The government appears to be in a catch-22 situation as far as resource mobilisation is concerned.
Its tax revenue programme is off the track.
The sale of savings tools that has so far proved to be an easy source of deficit financing has declined in recent months.
The government, naturally, has taken recourse to an increased borrowing from banks through the sales of treasury bills and bonds. But the level of borrowing until now has been too high. It has exhausted nearly 90 per cent of its annual borrowing target in just five months (July-November). With its planned borrowing of another Tk 45.55 billion set for the current month, the government is expected to fully exhaust its borrowing target halfway through the fiscal year (FY) 2019-20.
If the ongoing trend in tax revenue collection and the sale of savings tools persists in the coming months, the government will be left with no option other than borrowing beyond the target from the banking system.
The liquidity situation in the financial market is already tight. The government's higher borrowing coupled with the central bank's continuous sale of foreign exchange to the banks to help the latter foot import bills has made the liquidity situation even tighter.
So, as a natural outcome, there will be a crowding-out effect and the private sector may soon find the banks not capable of offering them enough funds.
However, at the moment, the demand for funds from the private sector remains relatively low. This is evident from an unexpectedly low growth of private sector lending by banks--- nearly 11 per cent, one of the lowest in recent times. This may be partly due to extra caution exercised by banks in the matters of lending and a sort of slowdown in economic activities.
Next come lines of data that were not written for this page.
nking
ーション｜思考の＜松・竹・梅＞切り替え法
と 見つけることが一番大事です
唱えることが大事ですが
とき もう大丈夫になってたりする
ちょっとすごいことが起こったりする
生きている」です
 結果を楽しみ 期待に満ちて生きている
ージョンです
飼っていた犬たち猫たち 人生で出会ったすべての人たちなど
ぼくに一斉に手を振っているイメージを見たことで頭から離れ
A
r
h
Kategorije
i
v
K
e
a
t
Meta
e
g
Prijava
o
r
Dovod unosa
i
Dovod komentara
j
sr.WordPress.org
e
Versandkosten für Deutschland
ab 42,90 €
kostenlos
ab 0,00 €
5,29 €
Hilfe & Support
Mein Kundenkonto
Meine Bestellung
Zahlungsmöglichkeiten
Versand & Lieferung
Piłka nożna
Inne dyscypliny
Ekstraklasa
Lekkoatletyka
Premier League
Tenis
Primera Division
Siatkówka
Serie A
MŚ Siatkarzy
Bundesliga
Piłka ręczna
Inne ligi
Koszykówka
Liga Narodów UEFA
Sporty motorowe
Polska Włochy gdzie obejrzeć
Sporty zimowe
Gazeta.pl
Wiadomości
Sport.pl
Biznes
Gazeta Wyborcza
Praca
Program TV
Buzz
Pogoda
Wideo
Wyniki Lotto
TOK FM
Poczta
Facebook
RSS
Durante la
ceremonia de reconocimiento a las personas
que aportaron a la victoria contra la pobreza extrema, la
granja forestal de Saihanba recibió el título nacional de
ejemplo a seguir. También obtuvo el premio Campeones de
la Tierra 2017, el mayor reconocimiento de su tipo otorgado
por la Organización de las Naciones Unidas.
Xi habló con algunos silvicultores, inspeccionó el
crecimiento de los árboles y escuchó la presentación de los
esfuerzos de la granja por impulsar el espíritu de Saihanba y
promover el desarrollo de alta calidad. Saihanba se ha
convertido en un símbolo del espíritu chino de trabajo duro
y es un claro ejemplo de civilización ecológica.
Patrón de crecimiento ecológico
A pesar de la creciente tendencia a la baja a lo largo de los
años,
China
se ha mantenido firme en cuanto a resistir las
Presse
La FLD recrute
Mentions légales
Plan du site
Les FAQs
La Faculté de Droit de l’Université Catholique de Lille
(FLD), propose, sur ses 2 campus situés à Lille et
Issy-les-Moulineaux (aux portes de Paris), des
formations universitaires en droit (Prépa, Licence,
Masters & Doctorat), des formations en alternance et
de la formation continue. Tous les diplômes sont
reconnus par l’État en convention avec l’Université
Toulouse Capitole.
Overall, the performance of the National Board of Revenue (NBR) in raising tax revenues from three major sources---customs, value added tax (VAT) and income tax--- has given rise to an uncomfortable situation. However, it would not be fair to blame the NBR alone for the lower than projected growth of tax revenue.
As soon as the budget for the current fiscal year was unveiled by the finance minister, most people found the revenue receipt projection to be highly ambitious.
The role of NBR people in fixing such a high tax revenue growth target remains an issue of scrutiny. They might have been dictated from above to do so.
The policymakers in the finance ministry, it seems, have banked heavily on the new VAT law that came into effect from July 01 after a lot of foot-dragging and amendments. But, until now, the new law has failed utterly to generate additional revenue in any notable amount. Only Tk 4.34 billion in additional VAT revenue could be generated during the first four months of this fiscal.
Both taxmen and businesses reportedly are not that much conversant with many provisions of the new VAT law. Besides, allegations are there that a section of businesses have been taking advantage of some loopholes in the said piece of legislation to evade VAT payment.
The income-tax revenue has increased in recent years, but it remains far below the actual potential. The response from new taxpayers this year has been rather disappointing given the efforts the NBR has made to woo them.
Customs revenue has remained more or less stagnant in recent years. This year is also no exception. Virtually, there was no growth of import revenue during the first four months of the current FY, mainly because of the slowdown in imports. Lower import however points to some problems with the all-important manufacturing sector.
Naturally, the government would expect the tax revenue to grow every year. But that expectation should not be divorced from ground realities.